4.2.6

# Titrations (A2 Only)

Test yourself

## Redox Titrations

Redox titrations use a redox reaction to measure the concentrations of unknown solutions. Like acid/base titrations, they require an indicator and use the same technique.

### Common reagents

• A redox titration is a good way of determining the concentration of Fe2+ in a solution.
• Fe2+ is a reducing agent, so you can titrate it with an oxidising agent.
• A common oxidising agent to use is potassium permanganate, KMnO4.
• KMnO4 can only be reduced in acidic conditions, so you need to add an excess of sulfuric acid.

### Doing a titration

• First, fill the burette with KMnO4.
• Measure out a known volume of Fe2+ solution into a conical flask. Add an excess of sulfuric acid.
• Titrate the Fe2+ solution with the KMnO4 solution. When the colour turns slightly pink, your titration is complete.
• This is because the KMnO4 goes colourless when reduced, so when you see a colour change, all the reducing agent has reacted.

### Concordant titrations

• There are a lot of places to make errors in titrations, so we need to be sure that our result is accurate.
• One way of doing this is to carry out titrations until we get the same result.
• Concordant titrations are titrations that give the same result, no more than 0.10cm3 apart.
• In practice, you repeat your titration until you get two values this far apart.
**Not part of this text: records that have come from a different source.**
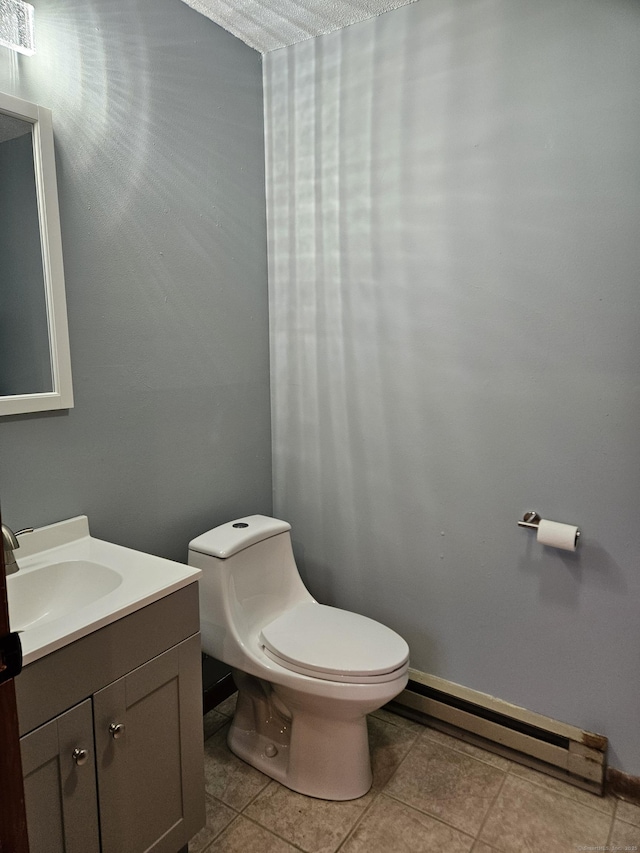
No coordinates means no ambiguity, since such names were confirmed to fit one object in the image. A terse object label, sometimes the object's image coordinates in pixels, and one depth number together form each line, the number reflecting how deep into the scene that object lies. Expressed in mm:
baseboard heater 1735
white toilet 1631
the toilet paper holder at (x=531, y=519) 1759
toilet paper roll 1660
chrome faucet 1243
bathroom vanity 1102
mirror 1395
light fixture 1322
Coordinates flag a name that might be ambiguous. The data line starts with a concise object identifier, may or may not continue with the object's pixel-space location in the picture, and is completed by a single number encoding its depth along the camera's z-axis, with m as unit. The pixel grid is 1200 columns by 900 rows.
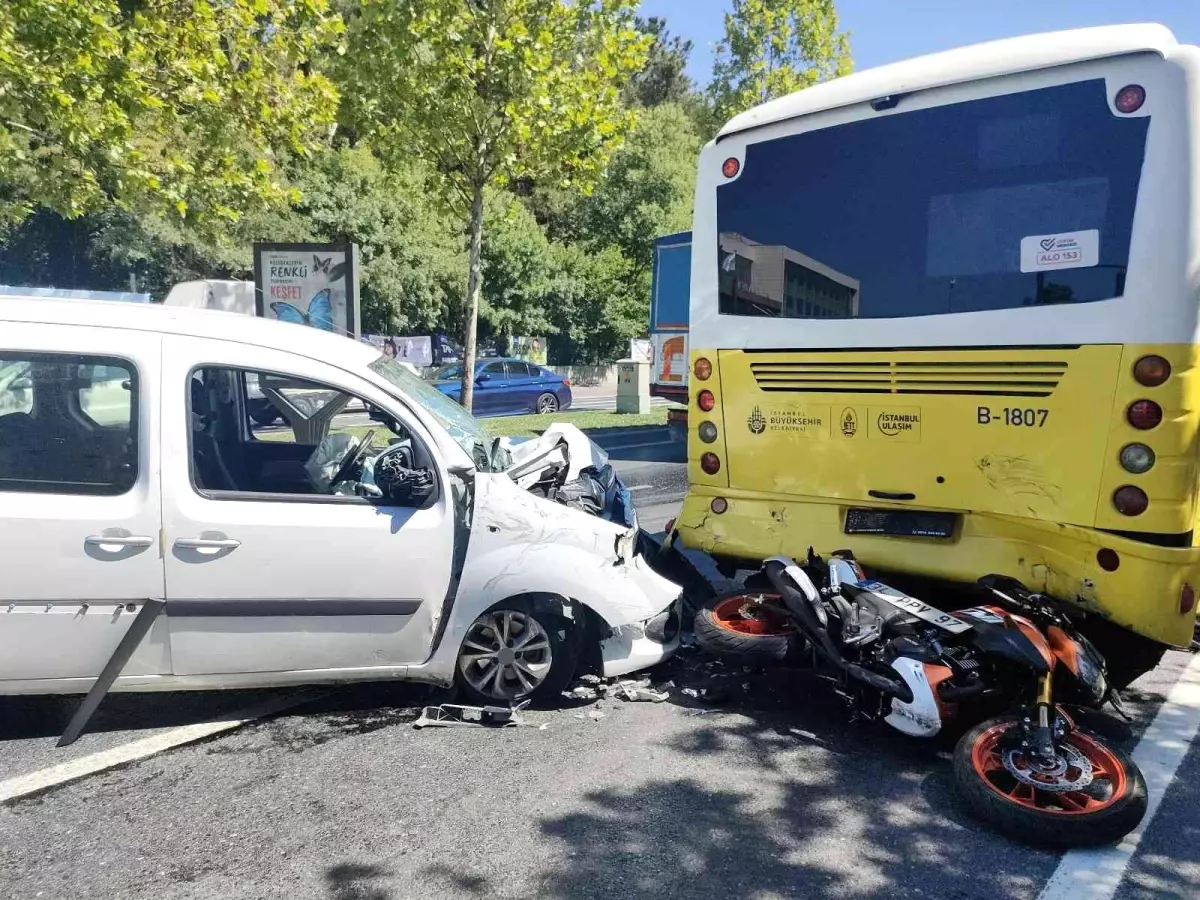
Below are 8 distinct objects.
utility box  20.94
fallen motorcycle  3.25
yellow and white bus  3.90
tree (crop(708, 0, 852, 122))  22.66
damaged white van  3.71
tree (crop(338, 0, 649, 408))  11.80
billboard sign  11.43
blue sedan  23.84
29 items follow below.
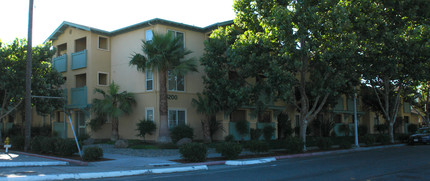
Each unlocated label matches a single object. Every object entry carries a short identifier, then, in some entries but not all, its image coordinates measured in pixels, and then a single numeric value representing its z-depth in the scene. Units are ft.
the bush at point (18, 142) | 62.85
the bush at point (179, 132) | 73.05
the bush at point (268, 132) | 86.94
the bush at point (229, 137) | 76.89
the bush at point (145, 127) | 74.28
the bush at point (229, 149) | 52.47
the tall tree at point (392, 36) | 59.36
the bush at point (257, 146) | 57.98
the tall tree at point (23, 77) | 69.77
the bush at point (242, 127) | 82.23
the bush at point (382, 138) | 86.12
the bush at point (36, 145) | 56.65
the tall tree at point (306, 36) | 56.34
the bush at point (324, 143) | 68.85
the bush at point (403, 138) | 95.11
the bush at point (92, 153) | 48.42
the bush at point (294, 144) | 61.87
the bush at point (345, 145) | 72.43
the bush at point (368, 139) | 82.58
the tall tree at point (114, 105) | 76.02
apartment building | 79.92
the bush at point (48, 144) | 54.49
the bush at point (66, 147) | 51.70
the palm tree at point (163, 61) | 69.82
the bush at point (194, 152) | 48.96
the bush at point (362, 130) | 117.66
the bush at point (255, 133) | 84.17
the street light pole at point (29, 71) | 56.95
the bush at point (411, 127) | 131.00
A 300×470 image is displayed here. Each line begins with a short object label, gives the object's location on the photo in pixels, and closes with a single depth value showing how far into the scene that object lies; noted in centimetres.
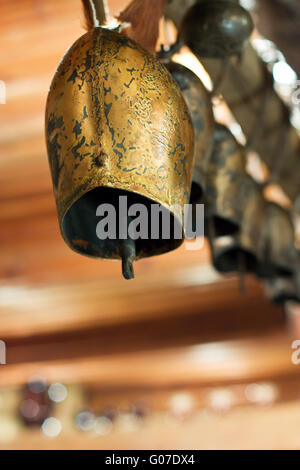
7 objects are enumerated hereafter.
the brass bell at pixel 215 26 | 76
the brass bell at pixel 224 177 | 88
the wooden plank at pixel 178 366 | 318
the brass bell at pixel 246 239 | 101
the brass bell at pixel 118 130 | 52
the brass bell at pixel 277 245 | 118
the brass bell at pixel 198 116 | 70
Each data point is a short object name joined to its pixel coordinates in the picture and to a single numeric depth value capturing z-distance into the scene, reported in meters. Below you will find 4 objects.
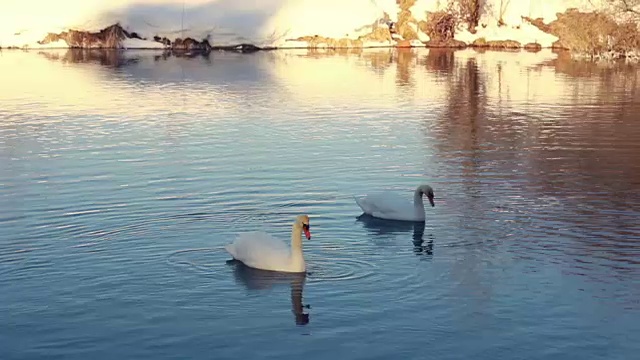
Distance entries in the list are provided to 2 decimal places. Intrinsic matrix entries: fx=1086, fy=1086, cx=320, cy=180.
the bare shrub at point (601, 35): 50.97
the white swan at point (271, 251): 13.32
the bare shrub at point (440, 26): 65.69
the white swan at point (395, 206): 16.30
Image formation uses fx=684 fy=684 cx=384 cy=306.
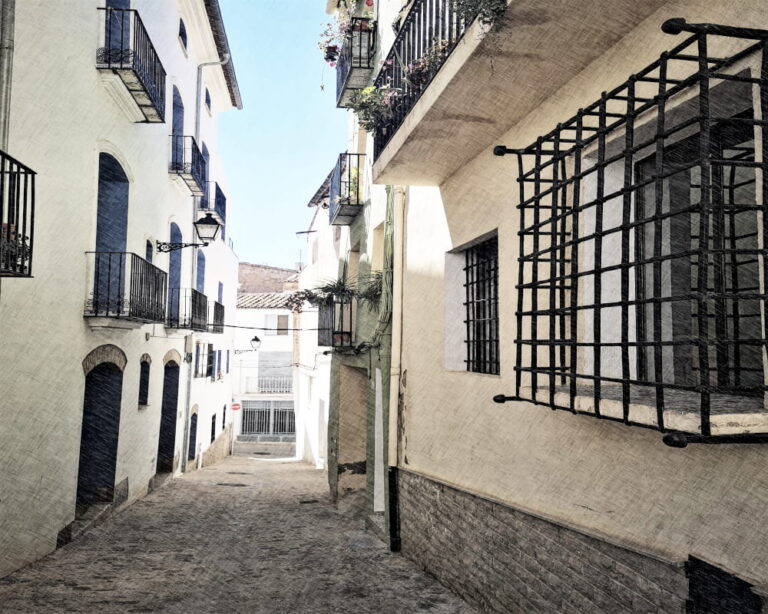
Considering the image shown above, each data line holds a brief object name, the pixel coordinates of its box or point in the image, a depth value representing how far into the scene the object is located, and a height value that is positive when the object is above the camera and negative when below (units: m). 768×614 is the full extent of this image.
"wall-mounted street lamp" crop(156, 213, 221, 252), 14.26 +2.37
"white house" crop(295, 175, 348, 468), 18.53 -0.52
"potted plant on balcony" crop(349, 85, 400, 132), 7.22 +2.59
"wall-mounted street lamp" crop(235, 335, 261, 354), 23.36 -0.03
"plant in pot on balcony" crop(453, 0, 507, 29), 4.20 +2.08
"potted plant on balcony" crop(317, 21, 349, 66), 12.13 +5.41
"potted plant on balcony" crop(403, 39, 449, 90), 5.89 +2.51
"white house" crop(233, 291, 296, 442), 36.38 -1.78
## Balancing Half-Equations

To do some calculations with your titration result, you need to know the equation for the reaction. We use redox half-equations to develop the full equation.

### Oxidising Fe2+

• We know that if we’re oxidising Fe2+, it’s gonna go to Fe3+ (we can’t take any more electrons off than that!)
• So the half-equation for the oxidation of Fe2+ is:
• Fe2+ → Fe3+ + e-

### Reducing KMnO4

• We know that the KMnO4 goes colourless, so which ion of manganese is colourless?
• Mn2+ is technically a pale pink, but unless it’s very concentrated, you can’t actually see that. This is what we’re reducing it to.
• So part of our half equation is: MnO4- + 5e- → Mn2+
• We now need to balance the number of oxygen atoms in this half equation.

### Balancing oxygen and hydrogen

• We’re in solution, so things that can get involved in the reaction are: H+, OH- and water.
• We added acid to the reaction flask, so we can’t have any OH- (it would react with the acid and give water).
• So what’s involved is acid on one side, and water on the other.
• This is a general rule - you can add acid or hydroxide to one side, and water to the other.

### Applying this to KMnO4

• For our half equation, we need to react four oxygen atoms from the KMnO4, so here we’re going to use 8H+ ions to make four water molecules.
• The eventual half-equation is:
• MnO4- + 5e- + 8H+ → Mn2+ + 4H2O

### Working out the overall equation

• As earlier, our two half equations are:
• MnO4- + 5e- + 8H+ → Mn2+ + 4H2O
• Fe2+ → Fe3+ + e-
• To combine them, just multiply one of the equations to make the number of electrons match.
• So we need 5Fe2+ → 5Fe3+ + 5e- to balance the electrons in the other equation.
• The overall equation is:
• MnO4- + 5Fe2+ + 8H+ → Mn2+ + 4H2O + 5Fe3+